Could this kind of gaze be redefined as traumatising – ?
If so, what can we do with this insight?
Let’s start by redefining Assessment and changing the way we look….
The word Assess is derived from the Latin which meaning to sit down with. This conjures images very different from the violent and threatening gaze I have described above.
Images and feelings of being joined, being understood and being appreciated arise. A sense of gratitude and mutual respect for the power of the pupil teacher relationship grows.
Further more, feeling joined, appreciated, held, opens boundaries to difference and the unknown, reduces anxiety and feelings of depression – which is surely the place to start from if our children are to go out in the world able to love more, participate in the world and importantly have the courage to fight for what is important. This is the ambition that OFSTED are talking about, right? Minds that are curious. Minds that can explore and create.

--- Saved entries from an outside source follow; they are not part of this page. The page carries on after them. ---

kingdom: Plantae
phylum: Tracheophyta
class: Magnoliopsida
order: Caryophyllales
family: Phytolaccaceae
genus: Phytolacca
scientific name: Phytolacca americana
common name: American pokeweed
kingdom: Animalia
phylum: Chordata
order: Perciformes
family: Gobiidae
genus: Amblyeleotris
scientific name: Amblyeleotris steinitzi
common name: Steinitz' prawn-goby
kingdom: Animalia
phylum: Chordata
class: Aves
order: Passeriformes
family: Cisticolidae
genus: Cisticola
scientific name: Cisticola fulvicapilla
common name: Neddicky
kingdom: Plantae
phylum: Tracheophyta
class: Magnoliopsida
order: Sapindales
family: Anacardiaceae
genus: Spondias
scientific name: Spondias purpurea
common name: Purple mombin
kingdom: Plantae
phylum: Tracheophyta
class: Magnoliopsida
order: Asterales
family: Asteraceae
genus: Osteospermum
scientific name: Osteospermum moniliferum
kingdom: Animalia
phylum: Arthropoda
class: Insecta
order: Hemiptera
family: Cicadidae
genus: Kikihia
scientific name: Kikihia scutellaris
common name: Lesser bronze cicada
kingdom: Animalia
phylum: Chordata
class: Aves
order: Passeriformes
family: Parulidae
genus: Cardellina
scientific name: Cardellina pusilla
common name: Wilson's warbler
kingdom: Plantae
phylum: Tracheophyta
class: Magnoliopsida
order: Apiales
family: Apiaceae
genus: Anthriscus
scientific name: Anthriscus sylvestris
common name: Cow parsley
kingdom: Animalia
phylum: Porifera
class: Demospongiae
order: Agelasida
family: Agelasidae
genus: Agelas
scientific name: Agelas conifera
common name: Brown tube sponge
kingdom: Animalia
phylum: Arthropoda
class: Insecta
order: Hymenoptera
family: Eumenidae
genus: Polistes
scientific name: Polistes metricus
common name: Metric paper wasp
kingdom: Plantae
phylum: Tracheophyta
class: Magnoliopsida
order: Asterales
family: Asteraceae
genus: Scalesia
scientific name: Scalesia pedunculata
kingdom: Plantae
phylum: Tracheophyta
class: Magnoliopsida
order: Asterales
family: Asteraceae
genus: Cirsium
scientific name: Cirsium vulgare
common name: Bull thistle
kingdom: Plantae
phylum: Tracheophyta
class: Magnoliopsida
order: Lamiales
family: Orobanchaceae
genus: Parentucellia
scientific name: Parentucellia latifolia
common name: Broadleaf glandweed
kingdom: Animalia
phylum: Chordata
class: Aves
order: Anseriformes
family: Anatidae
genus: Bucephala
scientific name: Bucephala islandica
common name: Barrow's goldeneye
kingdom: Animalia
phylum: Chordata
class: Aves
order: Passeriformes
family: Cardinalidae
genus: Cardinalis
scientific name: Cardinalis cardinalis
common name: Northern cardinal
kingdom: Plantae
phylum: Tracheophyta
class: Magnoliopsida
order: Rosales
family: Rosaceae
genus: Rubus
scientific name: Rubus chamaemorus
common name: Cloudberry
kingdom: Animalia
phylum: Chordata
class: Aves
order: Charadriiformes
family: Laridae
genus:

This kind of appreciative gaze improves our capacity to sit down with ourselves, sit down with our children, our friends and our family. It improves our capacity to relate, to pay ourselves and each other attention. An attention that cares. An attention that opens boundaries within minds to explore the joys of life, whether it be in the curriculum, the differences and similarities of the other or exploring the most hurt parts of ourselves. That feels like progress to me.
In the service of creating a culture that holds and sustains life, safeguarding the conditions for growth and development for all, we have experiences like Anti bullying week.
One kind word is the mantra for this years campaign.
I have another idea. Let’s start with one kind gaze. Now we know more, we can remember more and maybe be more. Bring on anti Assessment week.